To rectify the situation it is now considering awarding a variation order worth over Rs 500 million.
According to sources, at least 15,348 tonnes of wreckage are still in the environs of Karachi Port and pose a significant challenge to progress at, what analysts have dubbed, a massive but ill-planned project. According to details provided by concerned owners and shipping agents, the sunken ships include M/v Abasin, M/v Regal Sun, M/v Munir, M/v Nanda Devi, M/v Dynamic Venture, Aqua Marine, F.T East BEU 505, M/v Naran and Bakhtawar I&II.
Despite the passage of over three decades, some 38 years, the management of Karachi Port Trust (KPT) has not been able to clear the detritus in the harbour and prepare for future projects like PDWCP. “The consultants (Royal Haskoning and Techno-Consultant International) have informed the KPT chairperson that dredging work has been delayed due to the obstruction,” the sources claimed.
Time is running out for KPT in terms of its concession agreement with the HPH, the KPT has also locked horns with China Water and Electric (CWE), its contractor for Dredging and Reclamation works, over the removal of submerged obstacles. CWE is said to have told the KPT that the work was not covered under its contract for dredging and reclamation work and further effort would be implemented out through a variation order.
Now when the port operator is faced with no attractive alternatives, the KPT authorities are getting a contract worth at over Rs 500 million accomplished through back channels and not tendering the contract as dictated by standard procedure. “How can the KPT award a project of over Rs 500 million on the basis of negotiations and not proper tendering,” opined a source privy to the project.

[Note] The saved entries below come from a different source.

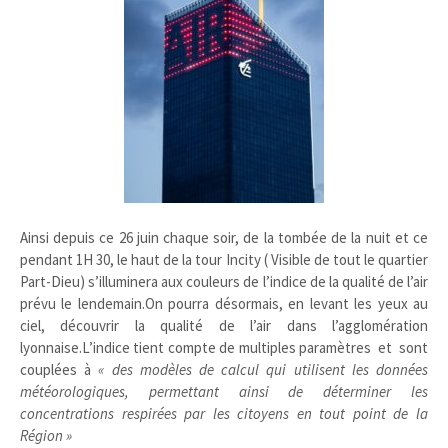
Ainsi depuis ce 26 juin chaque soir, de la tombée de la nuit et ce
pendant 1H 30, le haut de la tour Incity ( Visible de tout le quartier
Part-Dieu) s’illuminera aux couleurs de l’indice de la qualité de l’air
prévu le lendemain.On pourra désormais, en levant les yeux au
ciel, découvrir la qualité de l’air dans l’agglomération
lyonnaise.L’indice tient compte de multiples paramètres et sont
couplées à
« des modèles de calcul qui utilisent les données
météorologiques, permettant ainsi de déterminer les
concentrations respirées par les citoyens en tout point de la
Région »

The source was also question whether the KPT was technically and legally able to sanction such a large variation order. “They (KPT) must invite tenders for the removal of wreckage,” he stressed.
The sources disclosed that the KPT is in discussions with at least three companies, Sure Success Salvagers, Tand T Bisco and Euro Demolition BV, for the Rs 500 million contract. “The KPT may be violating PPRA (2004) rules while awarding such a big contract sans bidding,” the sources viewed. The sources claimed that from the very outset the KPT authorities have mismanaged the important project of obstacle clearance from the port area. They said “lack of supervision” on the part of KPT had further complicated the matter, with salvaging companies exploiting the profitable opportunity at will.
It is noteworthy here that the KPT had got from then Central Board of Revenue a one-time customs duty and tax holiday for successful salvage firms which were to earn their expenses through the sale of reclaimed wreckages.
“The KPT had invited tenders for the works in 2004 but due to lack of proper oversight, successful bidders have left the underwater work unfinished,” the sources noted. Sources informed Pakistan Today that salvage firms had pocketed handsome profits by removing only easily accessible wrecks lying on the surface of seabed while leaving the submerged ones.
PDWCP is under construction on public private partnership basis at Keamari Groyne at a mammoth cost of $1.087 billion, of which KPT’s share of investment stands at $450 million for infrastructure development, whereas the concessionaire HPH would be spending $557 million during Phase-I of the deeper-draught seaport.